Monday, July 18, 2016

Obama Telegraphed His Inclination to Divide Along Racial Lines in an '08 Campaign Speech. Not That Anyone Cared to See or Hear It at the Time

We shouldn't be surprised that Barack Obama, the man who was supposed to transform America into a post-racial Utopia, has turned out to exacerbate racial divisions instead of healing them. After all, in an infamous speech he delivered back in '08, the one in which he semi-apologized for having a close, personal relationship with race-baiting, America-hating preacher, the Reverend Jeremiah Wright, Obama quoted a passage from his own book to 'splain the appeal of Wright's church--and went on to throw his own white granny, the woman who raised him, under the wheels of the church bus:
In my first book, Dreams From My Father, I describe the experience of my first service at Trinity:  
"People began to shout, to rise from their seats and clap and cry out, a forceful wind carrying the reverend's voice up into the rafters. And in that single note — hope! — I heard something else: At the foot of that cross, inside the thousands of churches across the city, I imagined the stories of ordinary black people merging with the stories of David and Goliath, Moses and Pharaoh, the Christians in the lion's den, Ezekiel's field of dry bones. Those stories — of survival and freedom and hope — became our stories, my story. The blood that spilled was our blood, the tears our tears, until this black church, on this bright day, seemed once more a vessel carrying the story of a people into future generations and into a larger world. Our trials and triumphs became at once unique and universal, black and more than black. In chronicling our journey, the stories and songs gave us a meaning to reclaim memories that we didn't need to feel shame about — memories that all people might study and cherish, and with which we could start to rebuild."  

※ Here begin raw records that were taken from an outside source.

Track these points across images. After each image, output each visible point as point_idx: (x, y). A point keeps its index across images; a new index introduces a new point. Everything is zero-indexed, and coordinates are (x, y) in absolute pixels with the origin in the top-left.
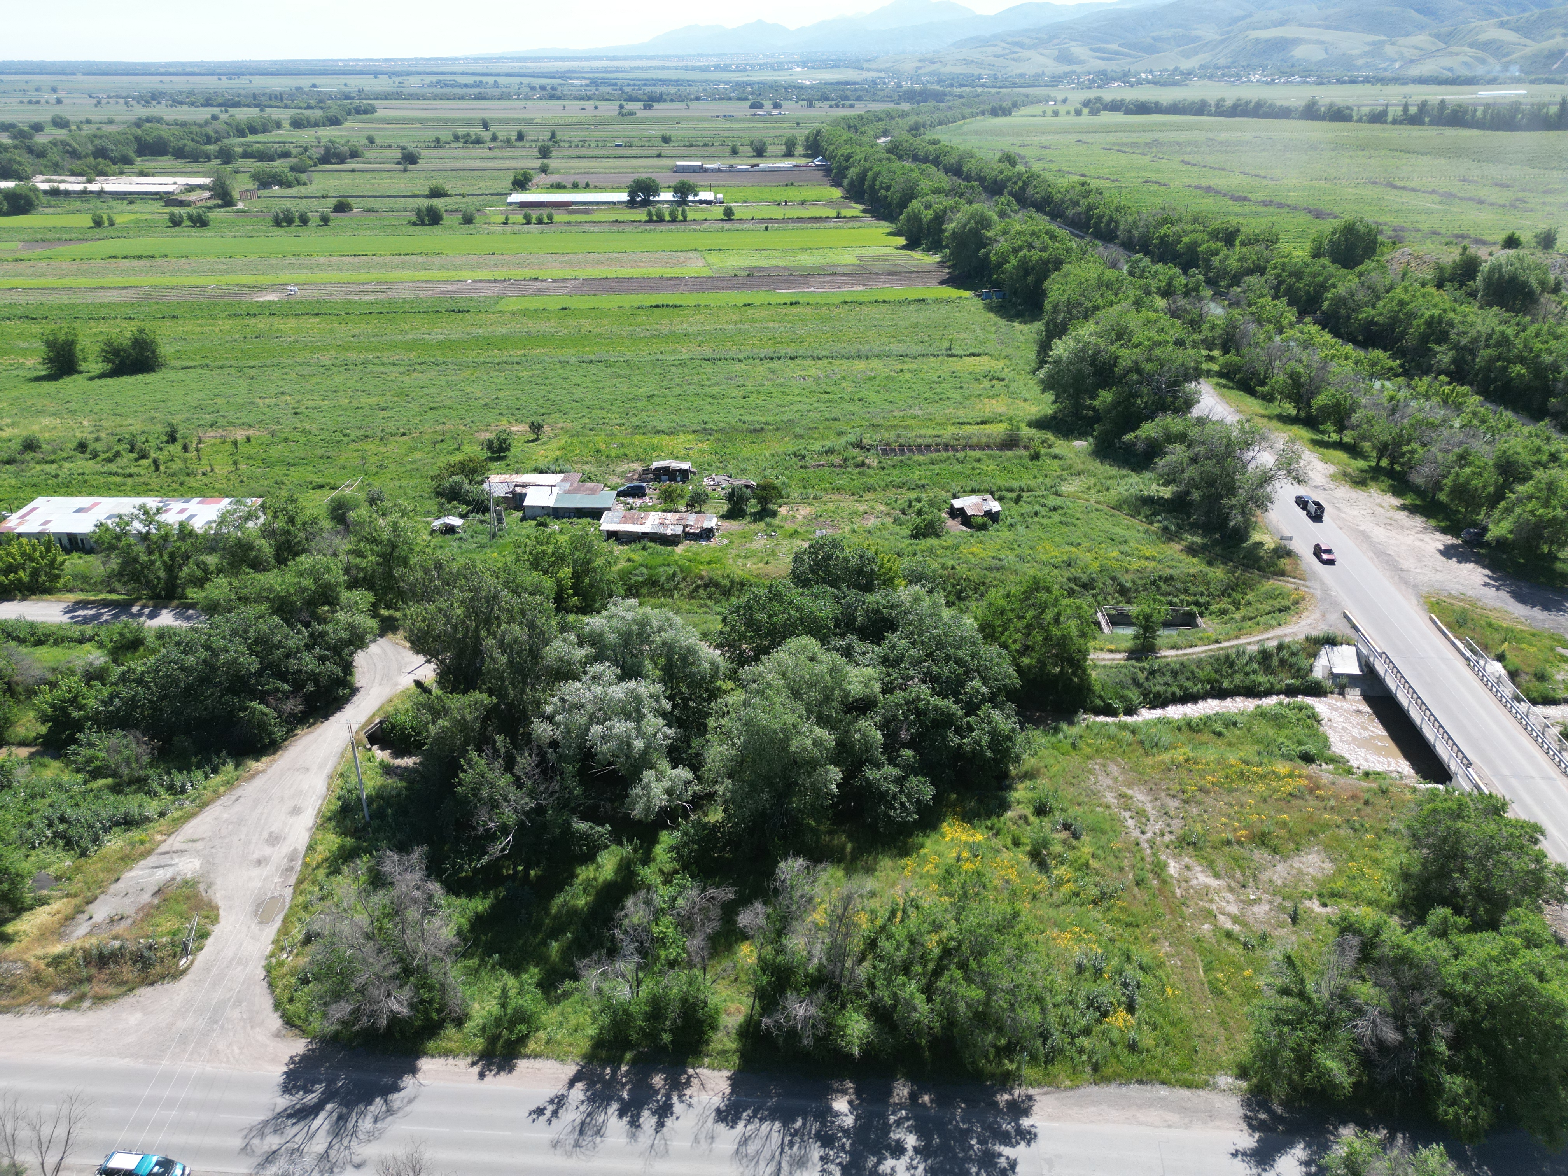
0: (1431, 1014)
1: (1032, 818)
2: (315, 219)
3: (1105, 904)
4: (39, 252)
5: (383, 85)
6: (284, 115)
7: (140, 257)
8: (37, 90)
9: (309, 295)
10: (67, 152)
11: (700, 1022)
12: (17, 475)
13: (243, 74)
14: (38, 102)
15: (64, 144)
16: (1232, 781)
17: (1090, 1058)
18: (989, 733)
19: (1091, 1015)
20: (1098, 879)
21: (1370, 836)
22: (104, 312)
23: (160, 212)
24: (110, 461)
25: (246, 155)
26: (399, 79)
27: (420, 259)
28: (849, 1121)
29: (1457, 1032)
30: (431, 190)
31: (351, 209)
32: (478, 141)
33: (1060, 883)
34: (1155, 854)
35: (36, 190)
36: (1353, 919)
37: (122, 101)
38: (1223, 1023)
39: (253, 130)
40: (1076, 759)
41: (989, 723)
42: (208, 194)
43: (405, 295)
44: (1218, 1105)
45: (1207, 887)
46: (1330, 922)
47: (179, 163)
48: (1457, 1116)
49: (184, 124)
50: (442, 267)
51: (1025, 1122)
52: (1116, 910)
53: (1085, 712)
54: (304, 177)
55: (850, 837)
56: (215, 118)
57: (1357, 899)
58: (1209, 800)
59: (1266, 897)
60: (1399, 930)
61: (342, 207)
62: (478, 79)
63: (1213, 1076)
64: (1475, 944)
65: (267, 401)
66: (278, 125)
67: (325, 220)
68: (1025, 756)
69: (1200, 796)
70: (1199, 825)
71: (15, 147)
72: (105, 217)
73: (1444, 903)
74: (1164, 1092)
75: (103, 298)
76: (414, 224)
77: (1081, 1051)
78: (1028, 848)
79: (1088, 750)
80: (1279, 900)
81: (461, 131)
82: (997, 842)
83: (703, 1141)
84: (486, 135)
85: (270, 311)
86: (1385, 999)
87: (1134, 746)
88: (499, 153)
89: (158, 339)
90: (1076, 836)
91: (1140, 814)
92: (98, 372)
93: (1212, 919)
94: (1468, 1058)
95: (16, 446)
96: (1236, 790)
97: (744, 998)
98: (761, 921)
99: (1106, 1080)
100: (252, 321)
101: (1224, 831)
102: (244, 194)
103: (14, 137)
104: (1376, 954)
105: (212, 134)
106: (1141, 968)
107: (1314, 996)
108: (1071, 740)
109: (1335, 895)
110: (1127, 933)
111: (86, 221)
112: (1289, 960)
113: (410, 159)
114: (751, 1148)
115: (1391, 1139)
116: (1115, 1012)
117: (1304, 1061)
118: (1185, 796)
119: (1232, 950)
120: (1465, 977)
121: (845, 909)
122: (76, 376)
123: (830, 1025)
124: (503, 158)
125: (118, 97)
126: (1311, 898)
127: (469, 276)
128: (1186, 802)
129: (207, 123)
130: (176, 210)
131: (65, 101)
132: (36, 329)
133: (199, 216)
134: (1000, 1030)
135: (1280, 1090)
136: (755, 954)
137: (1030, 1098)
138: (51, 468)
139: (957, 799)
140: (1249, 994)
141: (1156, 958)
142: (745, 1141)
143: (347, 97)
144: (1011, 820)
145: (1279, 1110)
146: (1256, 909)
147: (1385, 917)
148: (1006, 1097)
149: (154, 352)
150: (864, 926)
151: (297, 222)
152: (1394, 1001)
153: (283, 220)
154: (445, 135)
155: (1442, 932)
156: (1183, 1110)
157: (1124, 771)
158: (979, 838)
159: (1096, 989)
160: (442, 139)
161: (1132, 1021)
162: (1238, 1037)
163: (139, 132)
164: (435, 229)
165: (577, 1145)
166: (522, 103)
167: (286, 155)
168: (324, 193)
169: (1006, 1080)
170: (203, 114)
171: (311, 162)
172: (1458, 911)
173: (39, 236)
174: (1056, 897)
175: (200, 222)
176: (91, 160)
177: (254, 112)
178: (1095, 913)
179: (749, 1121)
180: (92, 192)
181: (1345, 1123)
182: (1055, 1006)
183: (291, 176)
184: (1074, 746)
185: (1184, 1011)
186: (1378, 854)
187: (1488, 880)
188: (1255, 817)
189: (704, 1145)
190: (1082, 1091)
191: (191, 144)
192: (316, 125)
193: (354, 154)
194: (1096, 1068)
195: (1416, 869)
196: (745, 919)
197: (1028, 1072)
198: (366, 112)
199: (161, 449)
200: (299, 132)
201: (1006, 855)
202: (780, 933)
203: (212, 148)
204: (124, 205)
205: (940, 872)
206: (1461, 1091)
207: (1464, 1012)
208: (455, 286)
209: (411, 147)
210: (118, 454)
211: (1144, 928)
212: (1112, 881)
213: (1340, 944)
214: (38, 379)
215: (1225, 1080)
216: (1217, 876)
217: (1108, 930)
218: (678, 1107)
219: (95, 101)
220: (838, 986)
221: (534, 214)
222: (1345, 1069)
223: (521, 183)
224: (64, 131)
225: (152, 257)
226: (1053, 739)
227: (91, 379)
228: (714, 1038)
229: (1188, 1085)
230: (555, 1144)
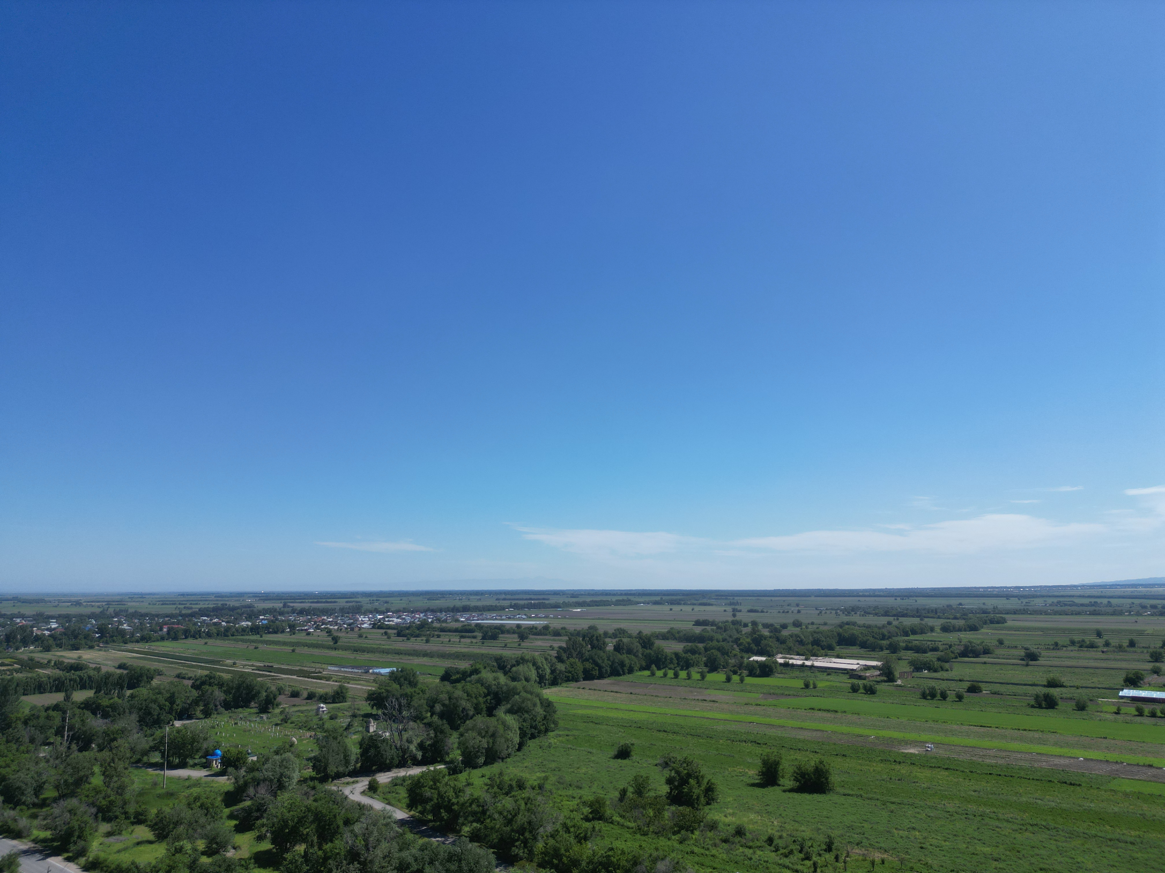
2: (951, 696)
4: (771, 701)
5: (1013, 604)
6: (937, 623)
7: (828, 711)
8: (788, 605)
9: (942, 753)
10: (798, 641)
12: (728, 853)
13: (911, 596)
14: (788, 612)
15: (797, 636)
22: (800, 745)
23: (847, 682)
24: (786, 856)
25: (907, 648)
26: (1027, 600)
27: (1037, 735)
30: (1049, 682)
31: (981, 691)
32: (1092, 646)
35: (776, 662)
37: (834, 612)
39: (914, 632)
42: (878, 673)
43: (1022, 763)
47: (862, 651)
49: (869, 627)
50: (1056, 744)
54: (947, 665)
56: (889, 623)
61: (974, 689)
62: (1093, 600)
65: (901, 832)
66: (932, 629)
67: (960, 697)
71: (770, 637)
72: (811, 682)
75: (802, 735)
76: (1033, 707)
81: (1077, 638)
84: (1100, 642)
85: (912, 761)
88: (1111, 656)
89: (831, 771)
92: (789, 787)
95: (731, 830)
100: (897, 767)
102: (902, 675)
103: (771, 632)
105: (886, 633)
111: (800, 684)
113: (1031, 657)
122: (776, 788)
124: (1115, 660)
125: (832, 609)
127: (1081, 755)
129: (884, 626)
130: (856, 681)
131: (802, 612)
132: (758, 750)
133: (871, 687)
138: (749, 852)
143: (985, 612)
149: (827, 779)
151: (939, 697)
153: (929, 695)
154: (1063, 640)
160: (1060, 643)
163: (841, 630)
164: (1050, 712)
166: (1135, 618)
167: (935, 649)
168: (961, 678)
170: (883, 620)
171: (953, 655)
173: (772, 691)
175: (870, 691)
176: (810, 646)
177: (916, 621)
180: (807, 666)
183: (937, 664)
191: (871, 639)
192: (960, 630)
193: (987, 652)
198: (998, 622)
199: (820, 855)
200: (946, 634)
203: (885, 643)
204: (824, 676)
208: (1067, 761)
209: (1033, 649)
210: (791, 852)
214: (753, 785)
219: (818, 612)
221: (1147, 709)
223: (1133, 681)
224: (798, 629)
225: (836, 712)
227: (784, 791)
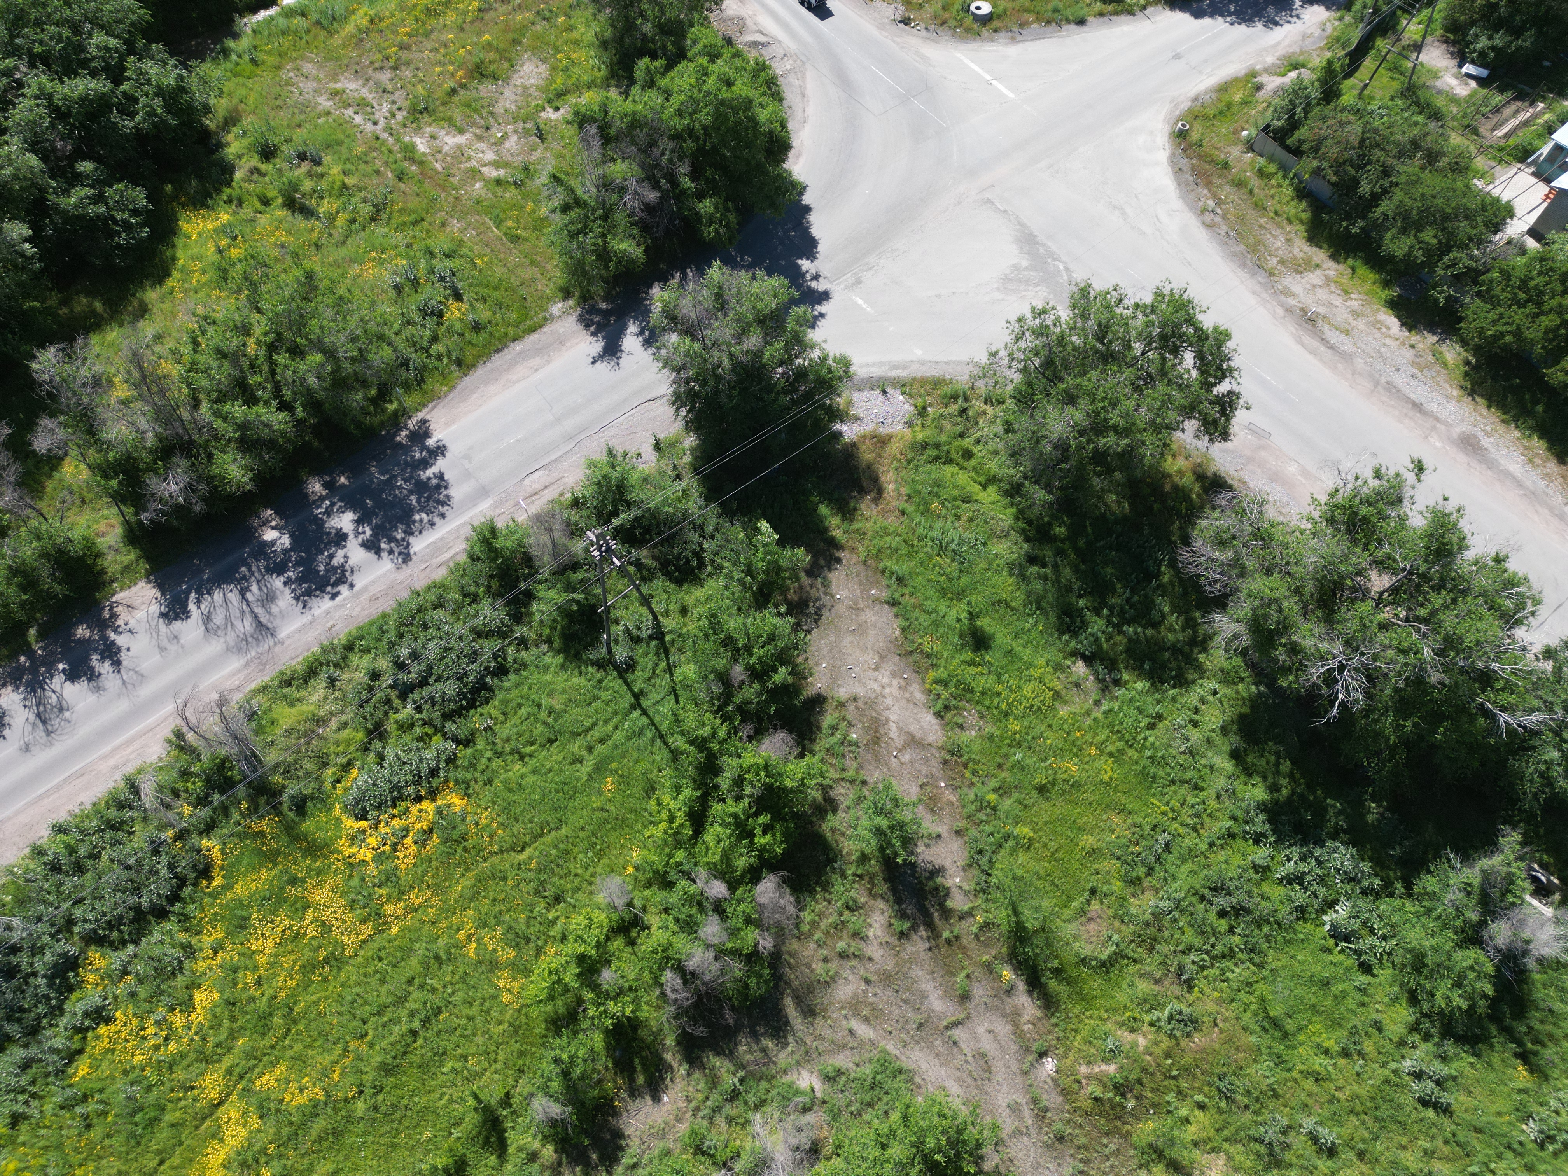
0: (670, 160)
1: (263, 167)
3: (384, 215)
11: (81, 560)
16: (424, 24)
17: (449, 358)
18: (156, 95)
19: (430, 322)
20: (363, 194)
21: (561, 19)
28: (285, 541)
29: (693, 165)
33: (332, 219)
34: (398, 140)
36: (583, 110)
38: (533, 263)
40: (266, 76)
41: (148, 82)
44: (561, 330)
45: (459, 147)
46: (568, 123)
48: (717, 231)
51: (431, 442)
52: (396, 215)
53: (242, 16)
55: (90, 294)
57: (578, 88)
58: (414, 55)
59: (510, 128)
60: (620, 99)
63: (546, 310)
64: (677, 80)
68: (212, 101)
69: (404, 55)
70: (419, 87)
73: (641, 54)
74: (518, 347)
77: (440, 357)
78: (280, 201)
79: (271, 60)
80: (521, 125)
82: (246, 212)
83: (169, 646)
86: (635, 167)
87: (314, 31)
90: (317, 162)
91: (362, 105)
93: (478, 176)
94: (707, 181)
96: (432, 31)
97: (106, 512)
98: (61, 433)
99: (473, 366)
101: (444, 82)
104: (612, 132)
106: (447, 256)
107: (586, 197)
108: (247, 57)
109: (560, 94)
110: (418, 231)
112: (555, 178)
114: (218, 619)
115: (684, 277)
116: (447, 307)
117: (603, 254)
118: (392, 63)
119: (508, 195)
120: (680, 113)
121: (141, 368)
123: (210, 480)
126: (544, 109)
128: (395, 68)
134: (365, 384)
135: (597, 289)
136: (83, 467)
137: (424, 422)
139: (175, 188)
140: (538, 226)
141: (453, 239)
142: (207, 619)
144: (243, 180)
145: (604, 306)
146: (508, 144)
147: (605, 93)
148: (404, 433)
150: (175, 373)
152: (642, 165)
155: (651, 84)
156: (539, 351)
157: (320, 66)
158: (225, 217)
159: (421, 298)
161: (464, 306)
162: (549, 267)
165: (48, 733)
169: (397, 420)
172: (654, 57)
174: (338, 234)
178: (381, 230)
179: (198, 602)
181: (650, 286)
182: (396, 334)
184: (254, 62)
185: (499, 271)
186: (575, 35)
187: (663, 13)
188: (462, 51)
189: (173, 648)
190: (459, 387)
194: (459, 363)
195: (609, 33)
196: (41, 443)
197: (409, 401)
201: (263, 220)
202: (91, 431)
205: (212, 274)
206: (712, 210)
207: (690, 145)
211: (429, 218)
212: (376, 189)
213: (584, 140)
215: (557, 308)
216: (461, 131)
217: (399, 238)
218: (121, 640)
220: (191, 442)
222: (634, 243)
226: (229, 65)
228: (106, 563)
229: (533, 330)
230: (27, 748)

That has been my experience at Trinity. Like other predominantly black churches across the country, Trinity embodies the black community in its entirety — the doctor and the welfare mom, the model student and the former gang-banger. Like other black churches, Trinity's services are full of raucous laughter and sometimes bawdy humor. They are full of dancing and clapping and screaming and shouting that may seem jarring to the untrained ear. The church contains in full the kindness and cruelty, the fierce intelligence and the shocking ignorance, the struggles and successes, the love and, yes, the bitterness and biases that make up the black experience in America.  
And this helps explain, perhaps, my relationship with Reverend Wright. As imperfect as he may be, he has been like family to me. He strengthened my faith, officiated my wedding, and baptized my children. Not once in my conversations with him have I heard him talk about any ethnic group in derogatory terms, or treat whites with whom he interacted with anything but courtesy and respect. He contains within him the contradictions — the good and the bad — of the community that he has served diligently for so many years.  
I can no more disown him than I can disown the black community. I can no more disown him than I can disown my white grandmother — a woman who helped raise me, a woman who sacrificed again and again for me, a woman who loves me as much as she loves anything in this world, but a woman who once confessed her fear of black men who passed her by on the street, and who on more than one occasion has uttered racial or ethnic stereotypes that made me cringe.  
These people are a part of me. And they are part of America, this country that I love. ...
How could Americans hear these words and expect that Obama would be a "healer"? How could they not expect that he'd further the highly divisive victimhood Marxism of Rev. Wright--the same sort of thinking that gave rise to Black Lives Matter and dead cops in Dallas and Baton Rouge?